▸ **PROBLEM REQUIREMENTS**:
Write out the entries exactly, leaving out every picture.

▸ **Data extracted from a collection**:

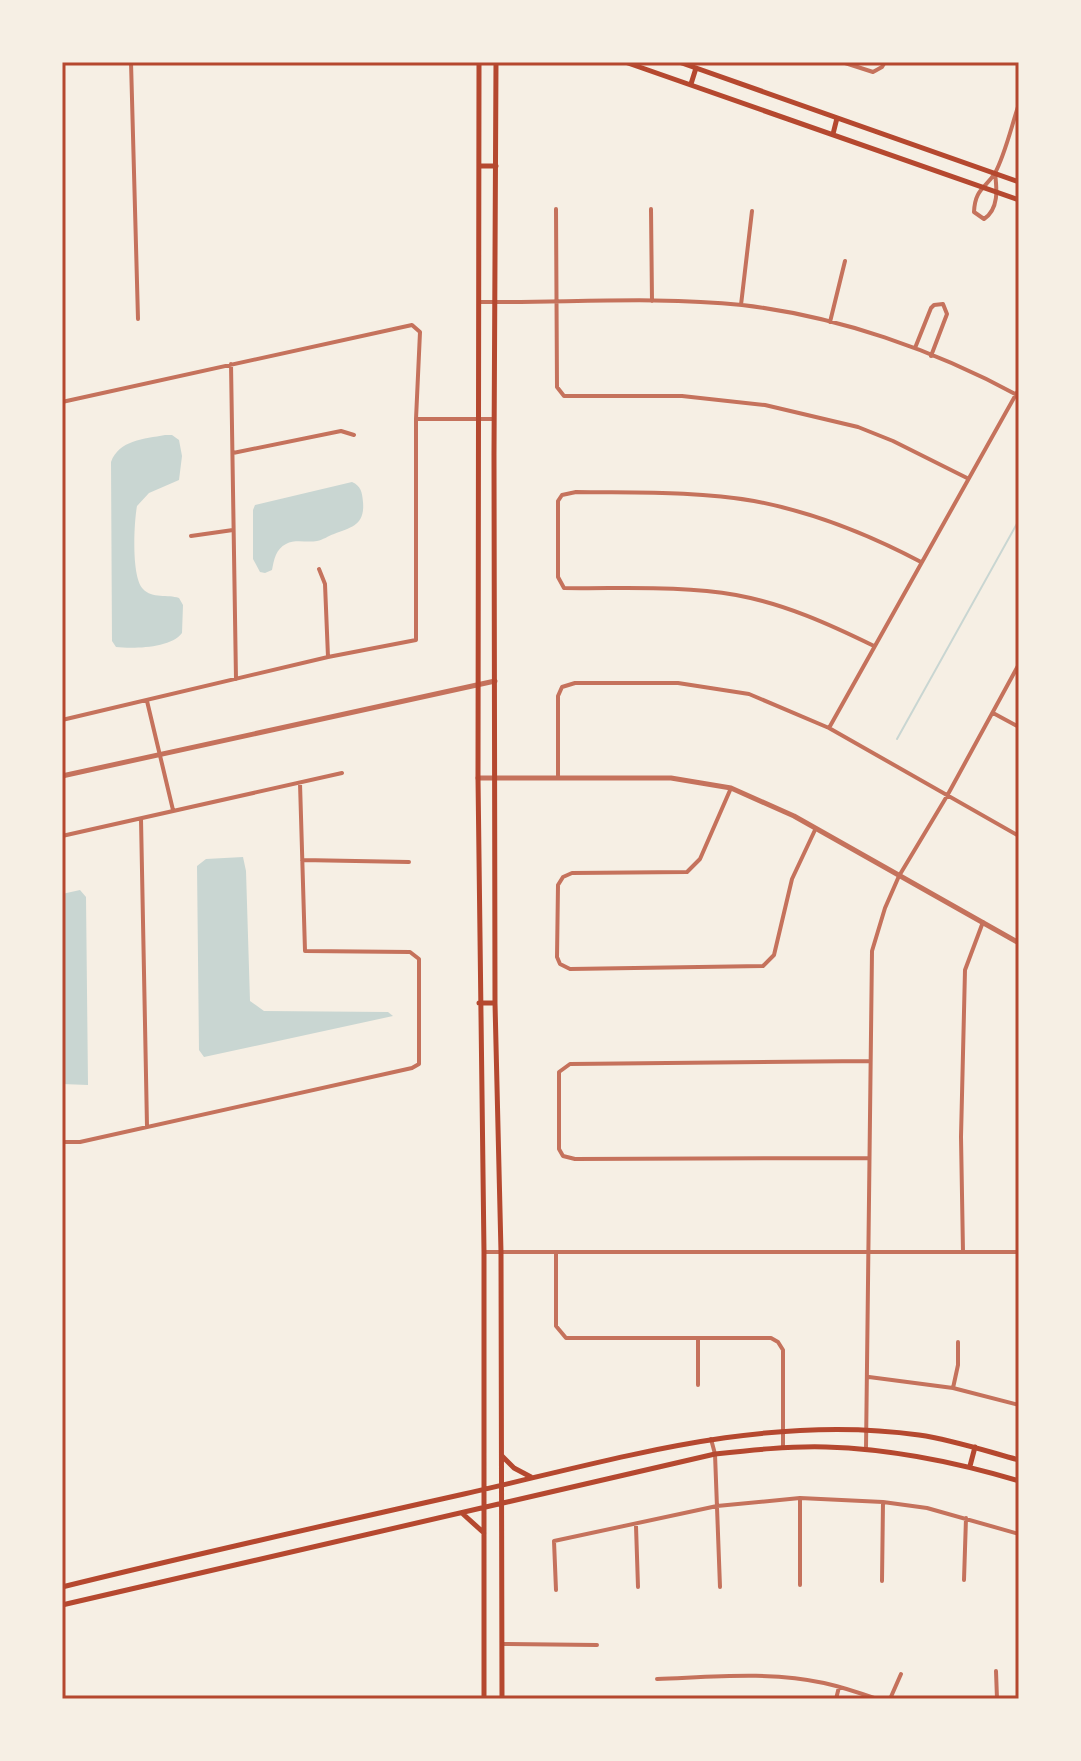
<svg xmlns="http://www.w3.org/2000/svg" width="1081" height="1761" viewBox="0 0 1081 1761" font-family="Poppins,sans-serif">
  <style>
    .water { fill: #c9d6d2 }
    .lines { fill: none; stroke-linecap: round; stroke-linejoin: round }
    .stream { stroke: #c9d6d2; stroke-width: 2 }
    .minor { stroke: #c5725c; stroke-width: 4 }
    .tertiary { stroke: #c5725c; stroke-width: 5 }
    .secondary { stroke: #b5482f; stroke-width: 5 }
    .neatline { fill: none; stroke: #b5482f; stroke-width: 3 }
  </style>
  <rect width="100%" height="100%" fill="#f6efe4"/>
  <path class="water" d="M 165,435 L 172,435 L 179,440 L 182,456 L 179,480 L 149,493 L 137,506 C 134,522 131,577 143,589 C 152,599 168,594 179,598 L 183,605 L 182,633 C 171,648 134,649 116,647 L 112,641 L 111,462 C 119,440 144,439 165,435 Z
    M 352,482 C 361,486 362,492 363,502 C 365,525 352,527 334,534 C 328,536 323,540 317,541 C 307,543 295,539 286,544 C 276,549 274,559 272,570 L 265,573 L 260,572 L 253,559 L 253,510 L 255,505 Z
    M 243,857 L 246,871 L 250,1001 L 264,1011 L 388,1012 L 393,1016 L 204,1057 L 199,1050 L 197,866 L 206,859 Z
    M 80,890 L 86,897 L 88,1085 L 62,1084 L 62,894 Z"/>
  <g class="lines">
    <path class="stream" d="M 897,739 L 1019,520"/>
    <path class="minor" d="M 131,62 L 138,319
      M 842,62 L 873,72 L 882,67 L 885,62
      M 995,173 C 997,189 999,209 984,219 L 974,212 C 975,189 985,189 995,173 C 1005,155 1012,124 1019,104
      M 556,209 L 557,387 L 564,396 L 682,396 L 765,405 L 858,427 L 893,441 L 967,478
      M 651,209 L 652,301
      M 479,302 C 566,303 655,296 742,305 C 837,316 935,350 1019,396
      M 741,305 L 752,211
      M 830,322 L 845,261
      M 915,348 L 931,308 L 934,305 L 943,304 L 947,314 L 931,356
      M 231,364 L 236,679
      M 62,402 L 412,325 L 420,332 L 416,419 L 416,640 L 328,657 L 62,720
      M 416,419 L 494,419
      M 233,453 L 341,431 L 354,435
      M 191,536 L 233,530
      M 319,569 L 325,584 L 328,657
      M 874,646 C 829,624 785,604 736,595 C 681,585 620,589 564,588 L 558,577 L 558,501 L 562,495 L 576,492 C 636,493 696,491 754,501 C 813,512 868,534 921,562
      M 147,701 L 173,810
      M 993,713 L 1019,727
      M 829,728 L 1019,389
      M 558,777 L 558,696 L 562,687 L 575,683 L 678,683 L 749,694 L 829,728 L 1019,836
      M 731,788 L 700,859 L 687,872 L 572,873 L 563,877 L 558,885 L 557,957 L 560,964 L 570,969 L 763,966 L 774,955 L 792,879 L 815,830
      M 141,819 L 147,1126
      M 62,836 L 342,773
      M 302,860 L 409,862
      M 62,1142 L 80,1142 L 412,1068 L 419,1064 L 419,959 L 410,952 L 305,951 L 300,783
      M 869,1158 L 575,1159 L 563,1156 L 559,1149 L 559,1072 L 570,1064 L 869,1061
      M 484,1252 L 1019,1252
      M 556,1252 L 556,1326 L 566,1338 L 771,1338 L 778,1342 L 783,1350 L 783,1448
      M 963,1252 L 961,1137 L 965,970 L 983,922
      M 869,1377 L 953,1388 L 1019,1405
      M 698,1385 L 698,1338
      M 953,1388 L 958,1365 L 958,1342
      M 711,1439 L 715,1454 L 720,1587
      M 866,1449 L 872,951 L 885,908 L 899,876 L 947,796 L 1019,664
      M 800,1498 L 800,1585
      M 636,1526 L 638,1587
      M 964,1580 L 966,1518
      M 882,1581 L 883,1502
      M 556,1590 L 554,1541 L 717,1506 L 800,1498 L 883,1502 L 927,1508 L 1019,1534
      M 502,1644 L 597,1645
      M 996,1671 L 997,1699
      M 657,1679 C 712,1677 770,1671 824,1683 C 842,1687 860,1693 877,1699
      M 836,1699 L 839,1687
      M 890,1699 L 901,1674"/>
    <path class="tertiary" d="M 62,776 L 495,681
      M 478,778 L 671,778 L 731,788 L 794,816 L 1019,943"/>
    <path class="secondary" d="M 479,62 L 478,778 L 484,1252 L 484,1699
      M 496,62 L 494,455 L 495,1003 L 501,1252 L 502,1699
      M 625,62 L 1019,200
      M 679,62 L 1019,182
      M 691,84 L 696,68
      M 833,134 L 837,118
      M 479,166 L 496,166
      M 479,1003 L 495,1003
      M 502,1456 L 514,1468 L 531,1477
      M 970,1466 L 975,1447
      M 463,1514 L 484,1533
      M 62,1587 C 196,1554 330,1524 464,1494 C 614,1460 764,1413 919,1435 C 953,1440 986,1451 1019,1460
      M 62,1605 L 715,1454 C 752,1450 789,1446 826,1447 C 892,1449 956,1462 1019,1481"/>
  </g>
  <rect width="1081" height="1761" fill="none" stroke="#f6efe4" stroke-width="128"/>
  <rect x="64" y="64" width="953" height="1633" class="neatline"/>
</svg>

▸ **SOLVED PROBLEM**:
<svg xmlns="http://www.w3.org/2000/svg" width="1081" height="1761" viewBox="0 0 1081 1761" font-family="Poppins,sans-serif">
  <style>
    .water { fill: #c9d6d2 }
    .lines { fill: none; stroke-linecap: round; stroke-linejoin: round }
    .stream { stroke: #c9d6d2; stroke-width: 2 }
    .minor { stroke: #c5725c; stroke-width: 4 }
    .tertiary { stroke: #c5725c; stroke-width: 5 }
    .secondary { stroke: #b5482f; stroke-width: 5 }
    .neatline { fill: none; stroke: #b5482f; stroke-width: 3 }
  </style>
  <rect width="100%" height="100%" fill="#f6efe4"/>
  <path class="water" d="M 165,435 L 172,435 L 179,440 L 182,456 L 179,480 L 149,493 L 137,506 C 134,522 131,577 143,589 C 152,599 168,594 179,598 L 183,605 L 182,633 C 171,648 134,649 116,647 L 112,641 L 111,462 C 119,440 144,439 165,435 Z
    M 352,482 C 361,486 362,492 363,502 C 365,525 352,527 334,534 C 328,536 323,540 317,541 C 307,543 295,539 286,544 C 276,549 274,559 272,570 L 265,573 L 260,572 L 253,559 L 253,510 L 255,505 Z
    M 243,857 L 246,871 L 250,1001 L 264,1011 L 388,1012 L 393,1016 L 204,1057 L 199,1050 L 197,866 L 206,859 Z
    M 80,890 L 86,897 L 88,1085 L 62,1084 L 62,894 Z"/>
  <g class="lines">
    <path class="stream" d="M 897,739 L 1019,520"/>
    <path class="minor" d="M 131,62 L 138,319
      M 842,62 L 873,72 L 882,67 L 885,62
      M 995,173 C 997,189 999,209 984,219 L 974,212 C 975,189 985,189 995,173 C 1005,155 1012,124 1019,104
      M 556,209 L 557,387 L 564,396 L 682,396 L 765,405 L 858,427 L 893,441 L 967,478
      M 651,209 L 652,301
      M 479,302 C 566,303 655,296 742,305 C 837,316 935,350 1019,396
      M 741,305 L 752,211
      M 830,322 L 845,261
      M 915,348 L 931,308 L 934,305 L 943,304 L 947,314 L 931,356
      M 231,364 L 236,679
      M 62,402 L 412,325 L 420,332 L 416,419 L 416,640 L 328,657 L 62,720
      M 416,419 L 494,419
      M 233,453 L 341,431 L 354,435
      M 191,536 L 233,530
      M 319,569 L 325,584 L 328,657
      M 874,646 C 829,624 785,604 736,595 C 681,585 620,589 564,588 L 558,577 L 558,501 L 562,495 L 576,492 C 636,493 696,491 754,501 C 813,512 868,534 921,562
      M 147,701 L 173,810
      M 993,713 L 1019,727
      M 829,728 L 1019,389
      M 558,777 L 558,696 L 562,687 L 575,683 L 678,683 L 749,694 L 829,728 L 1019,836
      M 731,788 L 700,859 L 687,872 L 572,873 L 563,877 L 558,885 L 557,957 L 560,964 L 570,969 L 763,966 L 774,955 L 792,879 L 815,830
      M 141,819 L 147,1126
      M 62,836 L 342,773
      M 302,860 L 409,862
      M 62,1142 L 80,1142 L 412,1068 L 419,1064 L 419,959 L 410,952 L 305,951 L 300,783
      M 869,1158 L 575,1159 L 563,1156 L 559,1149 L 559,1072 L 570,1064 L 869,1061
      M 484,1252 L 1019,1252
      M 556,1252 L 556,1326 L 566,1338 L 771,1338 L 778,1342 L 783,1350 L 783,1448
      M 963,1252 L 961,1137 L 965,970 L 983,922
      M 869,1377 L 953,1388 L 1019,1405
      M 698,1385 L 698,1338
      M 953,1388 L 958,1365 L 958,1342
      M 711,1439 L 715,1454 L 720,1587
      M 866,1449 L 872,951 L 885,908 L 899,876 L 947,796 L 1019,664
      M 800,1498 L 800,1585
      M 636,1526 L 638,1587
      M 964,1580 L 966,1518
      M 882,1581 L 883,1502
      M 556,1590 L 554,1541 L 717,1506 L 800,1498 L 883,1502 L 927,1508 L 1019,1534
      M 502,1644 L 597,1645
      M 996,1671 L 997,1699
      M 657,1679 C 712,1677 770,1671 824,1683 C 842,1687 860,1693 877,1699
      M 836,1699 L 839,1687
      M 890,1699 L 901,1674"/>
    <path class="tertiary" d="M 62,776 L 495,681
      M 478,778 L 671,778 L 731,788 L 794,816 L 1019,943"/>
    <path class="secondary" d="M 479,62 L 478,778 L 484,1252 L 484,1699
      M 496,62 L 494,455 L 495,1003 L 501,1252 L 502,1699
      M 625,62 L 1019,200
      M 679,62 L 1019,182
      M 691,84 L 696,68
      M 833,134 L 837,118
      M 479,166 L 496,166
      M 479,1003 L 495,1003
      M 502,1456 L 514,1468 L 531,1477
      M 970,1466 L 975,1447
      M 463,1514 L 484,1533
      M 62,1587 C 196,1554 330,1524 464,1494 C 614,1460 764,1413 919,1435 C 953,1440 986,1451 1019,1460
      M 62,1605 L 715,1454 C 752,1450 789,1446 826,1447 C 892,1449 956,1462 1019,1481"/>
  </g>
  <rect width="1081" height="1761" fill="none" stroke="#f6efe4" stroke-width="128"/>
  <rect x="64" y="64" width="953" height="1633" class="neatline"/>
</svg>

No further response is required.